*** Data excerpts
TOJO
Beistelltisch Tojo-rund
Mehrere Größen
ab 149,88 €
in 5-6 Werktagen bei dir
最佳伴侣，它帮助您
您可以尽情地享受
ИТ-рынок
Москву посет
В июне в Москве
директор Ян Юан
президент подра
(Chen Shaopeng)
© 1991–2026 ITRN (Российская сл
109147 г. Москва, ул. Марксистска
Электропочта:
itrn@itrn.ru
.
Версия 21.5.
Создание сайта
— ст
******
*** Data excerpts
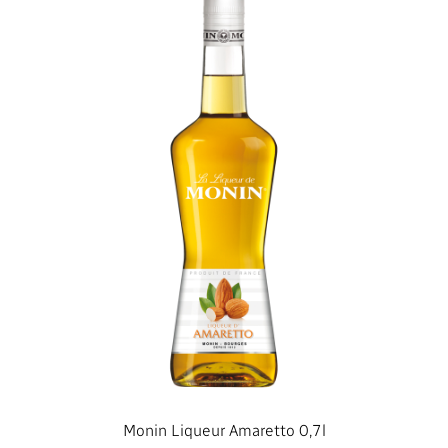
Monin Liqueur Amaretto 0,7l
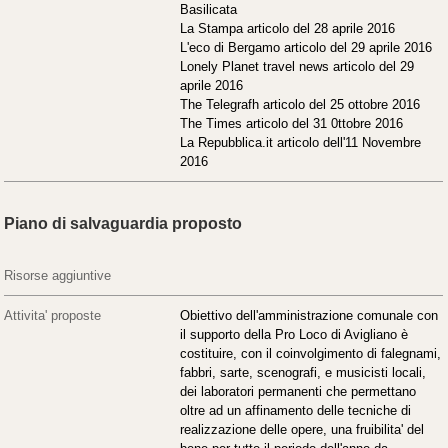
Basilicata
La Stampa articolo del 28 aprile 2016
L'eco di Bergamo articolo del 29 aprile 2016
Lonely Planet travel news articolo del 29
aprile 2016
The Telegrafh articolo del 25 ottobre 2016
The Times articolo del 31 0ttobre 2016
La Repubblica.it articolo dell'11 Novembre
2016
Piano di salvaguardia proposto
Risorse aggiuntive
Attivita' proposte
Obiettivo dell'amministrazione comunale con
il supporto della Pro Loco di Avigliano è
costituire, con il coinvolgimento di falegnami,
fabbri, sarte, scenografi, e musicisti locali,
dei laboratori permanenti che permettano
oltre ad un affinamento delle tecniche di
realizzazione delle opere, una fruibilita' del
******
▶ Job: Return each full line of the entries that contains the word "aprile".

▶ Result for this exercise:
La Stampa articolo del 28 aprile 2016
L'eco di Bergamo articolo del 29 aprile 2016
aprile 2016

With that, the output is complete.